Here we load in our XML file and take a look at the structure.
library(xml2)
library(XML)
library(dplyr)
##
## Attaching package: 'dplyr'
## The following objects are masked from 'package:stats':
##
## filter, lag
## The following objects are masked from 'package:base':
##
## intersect, setdiff, setequal, union
books_XML <- read_xml(url("https://raw.githubusercontent.com/bwolin99/TestRepo/refs/heads/main/Assignment%207/Books.XML"))
xml_structure(books_XML)
## <table>
## <book>
## <Title>
## {text}
## <Author1>
## {text}
## <Author2>
## {text}
## <Genre>
## {text}
## <book>
## <Title>
## {text}
## <Author1>
## {text}
## <Author2>
## <Genre>
## {text}
## <book>
## <Title>
## {text}
## <Author1>
## {text}
## <Author2>
## <Genre>
## {text}
Next we extract the columns and put them into an R dataframe.
Names <- books_XML %>%
xml_find_all("//Title") %>%
xml_text()
Author1 <- books_XML %>%
xml_find_all("//Author1") %>%
xml_text()
Author2 <- books_XML %>%
xml_find_all("//Author2") %>%
xml_text()
Genre <- books_XML %>%
xml_find_all("//Genre") %>%
xml_text()
books_xml_final <- data.frame("Title" = Names, "Author 1" = Author1, "Author 2" = Author2, "Genre" = Genre)
books_xml_final
## Title Author.1 Author.2
## 1 Stardance Spider Robinson Jeanne Robinson
## 2 Hyperion Dan Simmons
## 3 Do Androids Dream of Electric Sheep? Philip K. Dick
## Genre
## 1 Sci Fi
## 2 Sci Fi, Thriller
## 3 Sci Fi, Thriller
Here we load in our HTML table and tidy it to be a neet dataframe.
library(rvest)
books_html <- read_html(url("https://raw.githubusercontent.com/bwolin99/TestRepo/refs/heads/main/Assignment%207/Books.html"))

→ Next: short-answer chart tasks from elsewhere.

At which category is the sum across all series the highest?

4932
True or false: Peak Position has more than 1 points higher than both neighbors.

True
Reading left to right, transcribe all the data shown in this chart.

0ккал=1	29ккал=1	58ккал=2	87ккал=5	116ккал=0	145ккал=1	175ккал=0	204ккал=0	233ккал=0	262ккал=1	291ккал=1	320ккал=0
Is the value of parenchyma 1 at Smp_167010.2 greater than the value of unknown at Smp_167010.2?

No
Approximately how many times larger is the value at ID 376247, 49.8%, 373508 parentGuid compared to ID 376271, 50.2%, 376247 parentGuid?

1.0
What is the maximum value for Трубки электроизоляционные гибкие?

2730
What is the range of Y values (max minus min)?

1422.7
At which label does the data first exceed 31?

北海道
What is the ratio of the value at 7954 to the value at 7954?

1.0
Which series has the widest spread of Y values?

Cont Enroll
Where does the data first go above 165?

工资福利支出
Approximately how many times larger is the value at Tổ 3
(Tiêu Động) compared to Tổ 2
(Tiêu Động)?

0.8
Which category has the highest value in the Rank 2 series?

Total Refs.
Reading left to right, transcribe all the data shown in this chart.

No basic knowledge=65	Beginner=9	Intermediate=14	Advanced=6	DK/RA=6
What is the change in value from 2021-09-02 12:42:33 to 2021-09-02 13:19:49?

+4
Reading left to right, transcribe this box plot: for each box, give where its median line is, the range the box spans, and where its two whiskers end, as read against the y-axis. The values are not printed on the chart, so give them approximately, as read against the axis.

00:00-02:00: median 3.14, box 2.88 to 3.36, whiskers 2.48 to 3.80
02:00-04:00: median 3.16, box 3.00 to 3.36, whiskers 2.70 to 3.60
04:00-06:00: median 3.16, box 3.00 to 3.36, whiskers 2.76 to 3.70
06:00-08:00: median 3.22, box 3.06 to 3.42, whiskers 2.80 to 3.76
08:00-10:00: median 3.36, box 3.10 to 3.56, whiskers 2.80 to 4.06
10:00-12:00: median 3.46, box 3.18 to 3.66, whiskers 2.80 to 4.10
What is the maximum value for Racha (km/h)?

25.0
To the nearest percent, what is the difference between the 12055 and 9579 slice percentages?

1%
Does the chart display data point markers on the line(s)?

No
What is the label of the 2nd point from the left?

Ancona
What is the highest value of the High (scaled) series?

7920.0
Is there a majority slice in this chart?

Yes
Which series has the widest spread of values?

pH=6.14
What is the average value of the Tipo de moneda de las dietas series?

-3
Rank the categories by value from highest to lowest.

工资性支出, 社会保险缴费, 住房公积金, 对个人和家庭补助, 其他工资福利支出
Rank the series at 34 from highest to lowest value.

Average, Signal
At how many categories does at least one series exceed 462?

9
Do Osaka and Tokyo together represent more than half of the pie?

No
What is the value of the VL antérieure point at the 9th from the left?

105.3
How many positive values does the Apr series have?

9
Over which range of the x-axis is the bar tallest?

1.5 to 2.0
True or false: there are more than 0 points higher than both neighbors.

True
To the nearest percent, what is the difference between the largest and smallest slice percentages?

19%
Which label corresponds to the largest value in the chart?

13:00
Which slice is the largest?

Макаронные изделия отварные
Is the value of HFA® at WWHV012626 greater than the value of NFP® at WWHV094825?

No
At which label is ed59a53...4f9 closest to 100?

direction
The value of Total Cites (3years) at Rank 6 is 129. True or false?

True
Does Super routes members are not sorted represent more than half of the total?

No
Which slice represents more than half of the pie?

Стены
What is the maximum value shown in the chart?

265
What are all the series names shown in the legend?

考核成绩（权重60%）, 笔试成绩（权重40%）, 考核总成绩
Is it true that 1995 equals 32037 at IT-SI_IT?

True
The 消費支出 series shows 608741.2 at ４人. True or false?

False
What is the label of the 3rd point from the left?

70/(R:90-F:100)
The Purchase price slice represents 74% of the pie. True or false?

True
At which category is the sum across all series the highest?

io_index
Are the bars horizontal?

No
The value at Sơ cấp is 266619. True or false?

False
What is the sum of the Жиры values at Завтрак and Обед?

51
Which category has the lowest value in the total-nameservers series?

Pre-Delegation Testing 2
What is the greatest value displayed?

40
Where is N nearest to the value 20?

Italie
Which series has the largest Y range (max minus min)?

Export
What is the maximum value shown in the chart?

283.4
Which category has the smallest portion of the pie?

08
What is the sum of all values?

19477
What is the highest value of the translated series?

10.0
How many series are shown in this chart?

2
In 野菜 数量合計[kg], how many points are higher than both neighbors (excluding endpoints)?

books_html_final <- books_html %>%
html_element("body") %>%
html_table()
books_html_final
## # A tibble: 3 × 4
## Title `Author 1` `Author 2` Genre
## <chr> <chr> <chr> <chr>
## 1 Stardance Spider Robinson "Jeanne Robinson" Sci Fi
## 2 Hyperion Dan Simmons "" Sci Fi…
## 3 Do Androids Dream of Electric Sheep? Philip K. Dick "" Sci Fi…
With the jsonlite library, we don’t even need to tidy our JSON file, the fromJson function will do this for us.
library(jsonlite)
books_json <- fromJSON(url("https://raw.githubusercontent.com/bwolin99/TestRepo/refs/heads/main/Assignment%207/Books.json"))
books_json
## Title Author1 Author2
## 1 Stardance Spider Robinson Jeanne Robinson
## 2 Hyperion Dan Simmons
## 3 Do Androids Dream of Electric Sheep? Philip K. Dick
## Genre
## 1 Sci Fi
## 2 Sci Fi, Thriller
## 3 Sci Fi, Thriller